Syrian government forces consolidate grip around Aleppo
Syrian government forces made new gains on Sunday in their offensive against the last major rebel bastion in the northwest, seizing villages and towns around the second city Aleppo, state media and a monitor said.
Backed by Russian air strikes, government forces have kept up the assault on the Idlib region and areas of neighbouring Aleppo and Latakia provinces since December, AFP said, a day before a new round of talks between Turkey and Russia on the escalation in the area.
On Sunday, government forces "were in control of all the villages and small towns around Aleppo for the first time since 2012", the Syrian Observatory for Human Rights said. The move enabled forces of President Bashar al-Assad to push back rebels from the vicinity of Aleppo and "secure the city", it added.
The Syrian government's recent advances in the northwest have upset fragile cooperation between Ankara and Moscow, which back opposing factions in the conflict but have collaborated towards a political solution to the war, Reuters said.
Turkey, which backs rebels looking to oust Assad, has been outraged since Syrian attacks in the Idlib region killed 13 Turkish troops. It has urged Russia to stop the attacks, warning it would use military power to drive back the Syrian forces unless they withdraw by the end of the month.
Still, the Observatory said about 30 villages and small towns were captured by Syrian government forces that "advanced rapidly in the north and west of Aleppo province after insurgents pulled back".
"In day one, they took an area where for eight years they could not take a single village," said Rami Abdulrahman, director of the UK-based Observatory.
Syrian state television confirmed the report and said army units "have liberated all the villages and small towns west of Aleppo city".

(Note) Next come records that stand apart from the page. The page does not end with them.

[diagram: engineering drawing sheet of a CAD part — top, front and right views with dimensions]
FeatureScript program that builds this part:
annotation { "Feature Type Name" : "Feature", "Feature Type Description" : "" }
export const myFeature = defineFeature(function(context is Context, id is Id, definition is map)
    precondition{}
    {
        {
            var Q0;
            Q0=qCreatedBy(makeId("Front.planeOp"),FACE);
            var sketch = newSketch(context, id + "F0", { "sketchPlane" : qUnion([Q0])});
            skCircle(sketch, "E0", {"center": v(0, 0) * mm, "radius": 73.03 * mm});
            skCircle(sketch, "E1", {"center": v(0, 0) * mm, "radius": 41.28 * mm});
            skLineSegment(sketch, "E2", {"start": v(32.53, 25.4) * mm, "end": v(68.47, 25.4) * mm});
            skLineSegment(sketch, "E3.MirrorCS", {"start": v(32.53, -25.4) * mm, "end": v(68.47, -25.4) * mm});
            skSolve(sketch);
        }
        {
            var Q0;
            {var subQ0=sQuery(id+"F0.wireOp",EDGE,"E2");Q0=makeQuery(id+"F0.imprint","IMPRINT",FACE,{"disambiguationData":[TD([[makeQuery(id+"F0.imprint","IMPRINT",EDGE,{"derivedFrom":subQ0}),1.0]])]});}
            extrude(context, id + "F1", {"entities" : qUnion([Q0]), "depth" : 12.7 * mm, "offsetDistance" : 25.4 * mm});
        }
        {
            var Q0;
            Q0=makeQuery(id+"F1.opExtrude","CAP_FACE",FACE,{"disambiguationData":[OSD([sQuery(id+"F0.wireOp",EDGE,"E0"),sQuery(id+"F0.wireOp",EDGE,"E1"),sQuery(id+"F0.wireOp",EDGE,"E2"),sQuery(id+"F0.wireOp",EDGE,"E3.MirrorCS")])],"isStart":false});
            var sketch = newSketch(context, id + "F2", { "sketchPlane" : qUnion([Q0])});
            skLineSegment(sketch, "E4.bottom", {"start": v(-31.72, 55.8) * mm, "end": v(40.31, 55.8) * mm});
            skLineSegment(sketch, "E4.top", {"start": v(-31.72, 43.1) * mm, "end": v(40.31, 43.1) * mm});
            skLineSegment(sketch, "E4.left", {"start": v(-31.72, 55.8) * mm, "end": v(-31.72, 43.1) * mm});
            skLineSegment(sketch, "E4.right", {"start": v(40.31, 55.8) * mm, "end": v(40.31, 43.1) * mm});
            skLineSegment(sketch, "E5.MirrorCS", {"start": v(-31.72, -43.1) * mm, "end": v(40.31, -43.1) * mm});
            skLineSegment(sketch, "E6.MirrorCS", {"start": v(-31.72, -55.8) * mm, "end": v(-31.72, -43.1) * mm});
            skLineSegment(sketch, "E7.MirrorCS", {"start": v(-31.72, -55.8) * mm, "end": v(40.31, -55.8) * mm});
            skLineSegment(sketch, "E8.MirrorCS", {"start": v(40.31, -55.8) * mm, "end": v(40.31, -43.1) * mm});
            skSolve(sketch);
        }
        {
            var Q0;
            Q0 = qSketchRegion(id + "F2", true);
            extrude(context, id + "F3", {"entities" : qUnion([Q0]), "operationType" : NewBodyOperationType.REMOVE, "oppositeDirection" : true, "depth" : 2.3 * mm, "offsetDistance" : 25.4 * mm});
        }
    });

It also broadcast footage purporting to show Aleppo residents celebrating the army's advance.
Government forces have for weeks been making gains in northwestern Syria and chipping away at territory held by rebel groups, focusing their latest operations on the west of Aleppo province.
The Observatory said the drive aims to establish a "security belt" around Aleppo, which government forces fully retook from rebels in 2016 but is still targeted by rocket fire.
Last week, government forces seized control of the strategic M5 highway that connects the capital Damascus to the former economic hub of Aleppo, which is economically vital for the government.
On Friday, they captured a key base lost to the rebels in 2012 just west of Aleppo.
Backed by Russia, Iran and the Lebanese Shia movement Hezbollah, Assad's forces now control more than 70 percent of Syria and the president has repeatedly vowed to retake the entire country.
On Sunday, Iranian parliament speaker Ali Larijani was in Damascus where he held talks with Assad who, according to the presidency, insisted on the people's "determination" to "liberate all of Syria".
Turkish Foreign Minister Mevlut Cavusoglu said on Sunday that he told his Russian counterpart attacks in Idlib must stop immediately and a lasting ceasefire has to be achieved.
"We told Russia... that the aggression in Idlib must stop and that a lasting ceasefire has to be achieved now," Cavusoglu told reporters during a briefing at the Munich Security Conference, adding that Turkish and Russian officials will discuss the issue in Moscow on Monday.
The offensive has triggered the largest wave of displacement in Syria's civil war, with about 800,000 people fleeing since December, the UN says. During the same period, more than 380 civilians have been killed, according to the Observatory.
More than 380,000 people have been killed in Syria since the conflict broke out almost nine years ago with a brutal crackdown on anti-government protests.